Source [Causeur] Longtemps occupée par les Arabes, puis libérée au cours du processus de plusieurs siècles de la Reconquista, l’Espagne a un rapport historique ancien avec le monde arabe. Sa présence au Maroc et les attentats qui se sont déroulés sur son territoire obligent le pays à s’intéresser au monde arabe. L’hispaniste Nicolas Klein revient sur cette relation complexe et séculaire.
Il me paraissait logique qu’un jour ou l’autre, notre « Uber » ne fasse un détour au-delà des Pyrénées, dans un pays qui m’est cher, l’Espagne. C’est la seconde fois que je traite de ce peuple sur notre blog, puisque j’avais abordé avec nos amis du « 8 décembre 1942 » la question des Espagnols en Algérie. J’ai donc décidé d’interviewer l’hispaniste qui monte en France, Nicolas Klein. Professeur d’espagnol en classes préparatoires, agrégé d’espagnol, ancien élève de l’ENS de Lyon, auteur de Rupture de ban – L’Espagne face à la crise (Perspectives Libres, 2017) et Comprendre l’Espagne d’aujourd’hui – Manuel de civilisation (Ellipses, 2020).
Ce territoire espagnol a été marqué par la confrontation entre chrétiens et musulmans durant plus de six siècles, vainqueur des Ottomans à Lépante, est parti en croisade avec George W. Bush en Irak et a des rapports conflictuels avec le Maroc – sans parler des attentats de Madrid en 2001. L’Espagne, à travers Tolède ou Cordoue, est plus qu’un symbole intercivilisationnel lorsque l’on touche aux relations entre les différentes sociétés méditerranéennes.
Il est difficile de ne pas débuter ces questions sur l’Espagne et son Sud sans remonter à la période de l’Espagne musulmane, commencée par le passage de Gibraltar par les troupes arabo-berbères de Tarik pour se finir en 1492. Qu’en est-il aujourd’hui de cette mémoire en Espagne et chez les Espagnols ? Est-elle consensuelle (ce qui serait surprenant) ? Le Cid fait-il par exemple parti des héros populaires, à l’instar de Pélage ?
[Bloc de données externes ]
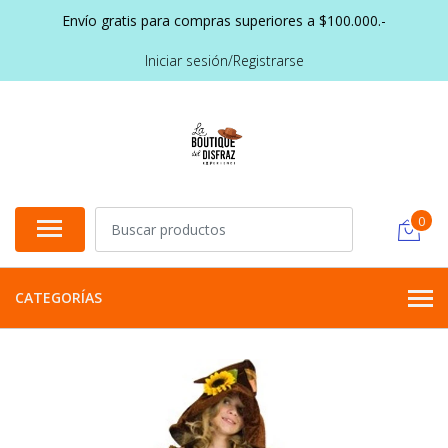
Envío gratis para compras superiores a $100.000.-
Iniciar sesión/Registrarse
0
CATEGORÍAS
Il n’existe que peu d’éléments consensuels dans l’Espagne contemporaine, surtout en matière historique ! Dans l’ensemble, il faut bien comprendre que, chez notre voisin pyrénéen, la question d’al-Andalus n’est véritablement traitée sur le mode historiographique (et idéologique) que depuis le XIXe siècle, dans le cadre de la construction des nations au sens moderne du terme dans toute l’Europe. En regardant vers leur passé, les historiens et penseurs espagnols de l’époque croient trouver dans al-Andalus un fait différentiel par rapport au reste du continent, du moins dans sa partie occidentale. Il serait intéressant de voir si la thématique est aussi prégnante au Portugal, qui a achevé sa reconquête plus tôt (au vu du caractère plus modeste de son territoire), ou en Italie (à la suite de la conquête musulmane de la Sicile). Il me semble néanmoins que le débat autour de la présence d’un peuple et d’une religion très différents sur le sol national est quelque chose que l’on ne retrouve guère que dans d’autres marges de l’Europe, comme la Grèce ou la Russie.
Au-delà de l’aspect exotique et orientalisant d’al-Andalus, le débat historiographique et politique sur la période a connu des évolutions radicales au cours des deux derniers siècles – et plus encore sur les décennies finales du siècle passé. Al-Andalus a longtemps été, et reste pour certains écrivains et artistes (je pense, par exemple, à Antonio Gala), une source de fascination. De même, les mouvements régionalistes et/ou indépendantistes andalous (qui n’ont certes pas la force de leurs coreligionnaires catalans ou basques) revendiquent presque exclusivement le legs de la période comme un élément fondateur de l’identité régionale (évacuant au passage le passé antérieur ou postérieur à al-Andalus, aussi important, sinon plus, que ce dernier).